While perusing KCET’s always fabulous and always informative Food section, we read a story about a little buying app that seeks to help you sidestep the shit of corporate greed through technology. It’s called Buycott and the idea is to give you–the consumer–the power to make informed purchases that aren’t somehow supporting a cause you are against. It gives us the chance to stick our money where shitty people can’t find it and, hopefully, cause some change in the world. It all started from Angeleno Ivan Pardo, too.
Art Center is always on top of their shit. From their students to their staff to everything else involved, they are certainly an institution in town that we’re always watching because they are so contemporary. Moreover, out of all the schools in town, Art Center and their students do the best job at getting their work out into the world and using the Internet to share what they are doing. We heard mentioning about this from Ophelia Chong but, apparently, Art Center has worked its way around and through Behance and has made their own little online destination for finding what students are up to. It’s the Art Center Network and it is a great resource for finding new artistic talents (and, you know, it’s full of great eye candy too).
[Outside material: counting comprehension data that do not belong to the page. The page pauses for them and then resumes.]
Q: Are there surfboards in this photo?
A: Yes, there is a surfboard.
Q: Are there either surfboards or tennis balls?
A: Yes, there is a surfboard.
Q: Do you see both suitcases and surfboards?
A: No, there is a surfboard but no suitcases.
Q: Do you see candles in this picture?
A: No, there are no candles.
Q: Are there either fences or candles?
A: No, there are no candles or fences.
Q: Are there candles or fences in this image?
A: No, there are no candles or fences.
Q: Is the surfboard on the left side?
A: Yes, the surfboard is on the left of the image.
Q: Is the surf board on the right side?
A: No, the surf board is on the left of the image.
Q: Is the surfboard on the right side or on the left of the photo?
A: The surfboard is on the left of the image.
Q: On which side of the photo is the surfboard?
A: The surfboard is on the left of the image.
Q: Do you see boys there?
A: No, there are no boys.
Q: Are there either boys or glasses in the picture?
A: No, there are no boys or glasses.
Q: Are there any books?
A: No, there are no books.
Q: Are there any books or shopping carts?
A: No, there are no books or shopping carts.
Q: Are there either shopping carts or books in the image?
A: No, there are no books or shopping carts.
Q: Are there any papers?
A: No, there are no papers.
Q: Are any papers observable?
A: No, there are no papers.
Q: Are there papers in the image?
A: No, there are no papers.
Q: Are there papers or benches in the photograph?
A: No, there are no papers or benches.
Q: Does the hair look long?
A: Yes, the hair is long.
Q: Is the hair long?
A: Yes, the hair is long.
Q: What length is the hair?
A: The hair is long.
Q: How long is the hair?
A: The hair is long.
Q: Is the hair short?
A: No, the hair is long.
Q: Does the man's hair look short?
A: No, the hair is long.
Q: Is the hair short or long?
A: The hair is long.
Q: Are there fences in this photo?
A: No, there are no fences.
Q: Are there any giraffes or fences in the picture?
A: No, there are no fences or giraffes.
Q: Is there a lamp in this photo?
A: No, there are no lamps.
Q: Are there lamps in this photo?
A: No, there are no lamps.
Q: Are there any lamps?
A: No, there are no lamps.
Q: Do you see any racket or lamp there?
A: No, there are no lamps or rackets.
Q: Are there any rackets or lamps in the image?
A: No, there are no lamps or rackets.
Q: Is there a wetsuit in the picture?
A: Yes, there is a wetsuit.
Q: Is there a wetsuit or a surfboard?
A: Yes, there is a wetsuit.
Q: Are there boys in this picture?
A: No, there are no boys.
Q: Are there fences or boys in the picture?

LA based band OK Go have a new app out that sounds cool: it’s a game that gets you to say the same thing. It’s really fun and, for you improv people, it’s the same concept as warm-up Mindmeld. We’ll be downloading this!
How do you articulate taste? Taste in terms of what you like is easy to express–but taste in terms of flavors of a food? This is very complicated. It’s something we struggle with in terms of food reviews as we want to make sure we efficiently convey the exact flavor of something. Is there a better way to express this? Local designer EunJin Park must have had a similar conundrum and may have found a solution: use color and shapes to show what you taste! She’s created an app concept called Spotaste that gives you the tools to visualize what you taste.
So many times when researching people’s work to share and local talents that we want to suport on LAIY, we often find their work hosted to strange or notoriously bad websites that are in no way helping them get their work into the world. In fact, it’s making all people who encounter their work super, super frustrated since their websites can be so damn bad. Unless it’s on Cargo Collective or Tumblr, things can get a little tricky. Former LAIY cover boy Amir H. Fallah had a similar feeling, which we chatted about that with him briefly when we interviewed him a few months ago. What was his solution? Team up with some people to make a website building app to help creatives have websites that are super attractive and super modern. The result is Made With Color.